意味について

 本来的に世界は没価値であって、そこになぜか人は意味を見出し、そのおかげで人はニヒリズムに陥ることなく意味に満ちた生を生きることができていたのに、現代の合理化、効率化、自動化はそれらの意味解釈を取り除いた、数値的事実のみを重視し、それ以外の意味に関することを軽視するようになってきた。

 現代社会の構造は、意味抜きの見せかけの数値を最大化することを基本原理として発展してきたが、その数値の最大化は人間の幸福の増大とは必ずしも一致せず、それどころか相反するものとさえなりうるのであり、この構造は致命的な欠点を孕んでいる。システムは自己発展を続け、本来人間の生を豊かにすることを目的にしていたはずのそれは、今や逆に人間たちがシステムに飼い慣らされている状況だ。この問題は、現代の人々の幸福度の低さ、自殺率の高さなどからも見て取れる。
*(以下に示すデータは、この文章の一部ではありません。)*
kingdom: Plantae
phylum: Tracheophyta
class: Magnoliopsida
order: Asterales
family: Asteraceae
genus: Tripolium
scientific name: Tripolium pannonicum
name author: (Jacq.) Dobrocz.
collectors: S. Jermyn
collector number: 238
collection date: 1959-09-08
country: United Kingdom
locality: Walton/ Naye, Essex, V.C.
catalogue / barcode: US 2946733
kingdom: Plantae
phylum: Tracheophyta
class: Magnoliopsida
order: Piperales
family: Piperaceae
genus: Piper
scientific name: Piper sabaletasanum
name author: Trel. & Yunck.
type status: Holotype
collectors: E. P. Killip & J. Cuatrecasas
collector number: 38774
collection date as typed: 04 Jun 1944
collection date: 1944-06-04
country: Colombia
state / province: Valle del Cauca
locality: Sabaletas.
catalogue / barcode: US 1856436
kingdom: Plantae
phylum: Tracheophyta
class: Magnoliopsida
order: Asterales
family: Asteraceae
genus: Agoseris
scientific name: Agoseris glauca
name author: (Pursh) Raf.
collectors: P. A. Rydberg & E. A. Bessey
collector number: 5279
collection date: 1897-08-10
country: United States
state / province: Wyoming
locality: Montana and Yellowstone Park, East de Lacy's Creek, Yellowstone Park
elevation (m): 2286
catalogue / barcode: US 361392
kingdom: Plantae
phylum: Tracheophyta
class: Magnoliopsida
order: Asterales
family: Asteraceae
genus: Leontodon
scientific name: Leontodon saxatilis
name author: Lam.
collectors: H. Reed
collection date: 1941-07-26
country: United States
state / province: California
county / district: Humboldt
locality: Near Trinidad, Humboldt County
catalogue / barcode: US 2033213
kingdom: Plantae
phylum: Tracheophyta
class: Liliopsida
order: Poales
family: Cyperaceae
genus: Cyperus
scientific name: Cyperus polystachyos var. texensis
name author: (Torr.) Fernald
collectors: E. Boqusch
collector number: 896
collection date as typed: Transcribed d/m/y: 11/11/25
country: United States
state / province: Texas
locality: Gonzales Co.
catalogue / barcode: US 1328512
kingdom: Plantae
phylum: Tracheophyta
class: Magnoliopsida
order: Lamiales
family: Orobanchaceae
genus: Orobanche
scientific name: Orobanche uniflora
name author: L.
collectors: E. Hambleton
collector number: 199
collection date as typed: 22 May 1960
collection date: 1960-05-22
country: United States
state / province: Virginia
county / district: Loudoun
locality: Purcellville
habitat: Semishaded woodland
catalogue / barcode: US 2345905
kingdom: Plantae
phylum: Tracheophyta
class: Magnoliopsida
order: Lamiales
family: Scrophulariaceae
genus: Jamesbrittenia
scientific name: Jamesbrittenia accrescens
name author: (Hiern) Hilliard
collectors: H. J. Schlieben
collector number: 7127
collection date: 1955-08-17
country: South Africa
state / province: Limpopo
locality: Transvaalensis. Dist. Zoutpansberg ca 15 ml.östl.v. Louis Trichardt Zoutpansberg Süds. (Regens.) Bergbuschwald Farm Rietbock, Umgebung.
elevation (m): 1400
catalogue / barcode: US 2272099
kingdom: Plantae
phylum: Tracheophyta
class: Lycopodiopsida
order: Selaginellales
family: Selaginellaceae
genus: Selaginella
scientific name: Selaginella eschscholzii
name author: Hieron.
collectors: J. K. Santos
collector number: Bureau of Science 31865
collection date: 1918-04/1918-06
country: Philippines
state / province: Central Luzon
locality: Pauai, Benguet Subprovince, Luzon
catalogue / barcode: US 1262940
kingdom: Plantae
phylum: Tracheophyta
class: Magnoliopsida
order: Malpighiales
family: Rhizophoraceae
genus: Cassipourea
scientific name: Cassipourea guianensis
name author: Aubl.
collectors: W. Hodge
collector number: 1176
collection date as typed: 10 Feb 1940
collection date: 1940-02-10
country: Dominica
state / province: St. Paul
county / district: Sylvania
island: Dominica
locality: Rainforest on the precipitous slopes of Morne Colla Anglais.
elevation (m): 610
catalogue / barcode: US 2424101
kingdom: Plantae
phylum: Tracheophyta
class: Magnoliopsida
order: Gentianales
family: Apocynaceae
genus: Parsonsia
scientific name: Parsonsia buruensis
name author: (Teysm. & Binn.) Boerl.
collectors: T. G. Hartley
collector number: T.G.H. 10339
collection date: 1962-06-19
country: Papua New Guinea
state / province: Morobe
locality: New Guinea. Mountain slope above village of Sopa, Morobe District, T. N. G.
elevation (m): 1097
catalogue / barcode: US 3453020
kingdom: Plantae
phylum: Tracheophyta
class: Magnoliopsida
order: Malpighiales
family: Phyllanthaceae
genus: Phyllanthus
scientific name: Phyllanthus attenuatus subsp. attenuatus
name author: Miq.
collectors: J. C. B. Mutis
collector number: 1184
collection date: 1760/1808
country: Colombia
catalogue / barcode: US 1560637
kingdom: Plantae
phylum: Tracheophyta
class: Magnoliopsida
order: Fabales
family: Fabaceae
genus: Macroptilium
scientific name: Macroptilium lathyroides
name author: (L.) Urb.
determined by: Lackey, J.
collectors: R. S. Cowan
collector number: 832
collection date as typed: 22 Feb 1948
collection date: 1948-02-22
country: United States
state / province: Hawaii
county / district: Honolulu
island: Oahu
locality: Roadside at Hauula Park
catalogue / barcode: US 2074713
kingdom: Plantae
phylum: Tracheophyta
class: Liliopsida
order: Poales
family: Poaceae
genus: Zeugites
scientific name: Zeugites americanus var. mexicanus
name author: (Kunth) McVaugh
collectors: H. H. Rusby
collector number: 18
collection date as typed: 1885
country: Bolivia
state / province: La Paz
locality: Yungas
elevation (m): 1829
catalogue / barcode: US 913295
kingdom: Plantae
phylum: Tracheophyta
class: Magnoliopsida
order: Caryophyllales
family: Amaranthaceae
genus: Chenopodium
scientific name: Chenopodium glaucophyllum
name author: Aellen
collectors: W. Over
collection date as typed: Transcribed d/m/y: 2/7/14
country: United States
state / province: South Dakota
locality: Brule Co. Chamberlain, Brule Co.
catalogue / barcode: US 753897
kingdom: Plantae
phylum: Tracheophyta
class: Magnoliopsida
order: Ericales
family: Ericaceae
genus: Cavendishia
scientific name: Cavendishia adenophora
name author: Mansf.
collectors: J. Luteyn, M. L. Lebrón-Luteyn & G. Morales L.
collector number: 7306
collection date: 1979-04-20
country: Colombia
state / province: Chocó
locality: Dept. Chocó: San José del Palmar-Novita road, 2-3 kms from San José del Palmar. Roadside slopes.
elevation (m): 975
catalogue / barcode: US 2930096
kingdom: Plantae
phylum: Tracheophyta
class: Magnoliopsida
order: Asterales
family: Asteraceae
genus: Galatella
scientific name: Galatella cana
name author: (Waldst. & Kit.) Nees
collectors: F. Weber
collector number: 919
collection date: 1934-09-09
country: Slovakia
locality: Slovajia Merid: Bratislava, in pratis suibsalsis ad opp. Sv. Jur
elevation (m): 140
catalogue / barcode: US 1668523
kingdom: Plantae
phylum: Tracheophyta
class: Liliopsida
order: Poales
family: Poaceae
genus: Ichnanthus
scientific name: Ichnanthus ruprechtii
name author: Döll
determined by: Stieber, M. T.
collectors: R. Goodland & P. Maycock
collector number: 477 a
 完全に無駄が排除された合理的な世界を率先して肯定する人々はそのような問題にも科学技術によって対処可能としている。すなはち、人間の幸福も苦しみも脳内の物理科学的現象であるのだから、それを人為的に操作してしまえば、誰もが幸福で満ち足りた生を謳歌することができるというのだ。しかしこの意見には重要ない視点が抜け落ちている。人間は時間的広がりを持つ構造体であり、現在における自己ぞうは絶えず過去からの影響を受けており、自己に意味を与えるのもまた、過去における記憶だ。その記憶なしに幸福の幻想を見せられても、それこそ意味抜きの幸福、空虚な空っぽな感覚しか生じないだろう。幸福の定義はそう単純ではないのだ。

 では、この状況をどうすればいいのか。いっそこの世は無意味だということを受け入れニヒリズムに浸ろうか。しかし人間の精神は無意味な世界に絶えられるほど頑丈にはできていない。いずれ崩壊するだろう。私には、人々が一見平然とこの世界を生きていることが不思議でならない。こんな世界で発狂しないでいられる人間の精神の単純さは褒められたものだ。彼らを見習うべきだろうか。いや、知は不可逆的なものであり、一度理解してしまえば知っていない状態に戻ることはできない。この世界では無知は強みだ。知性なんてものが生存に有利に働くのは、合理的な神の治める宇宙でだけだ。この世界の神は長らくお留守のようですし、私は知り過ぎてしまった。私は死ぬだろう。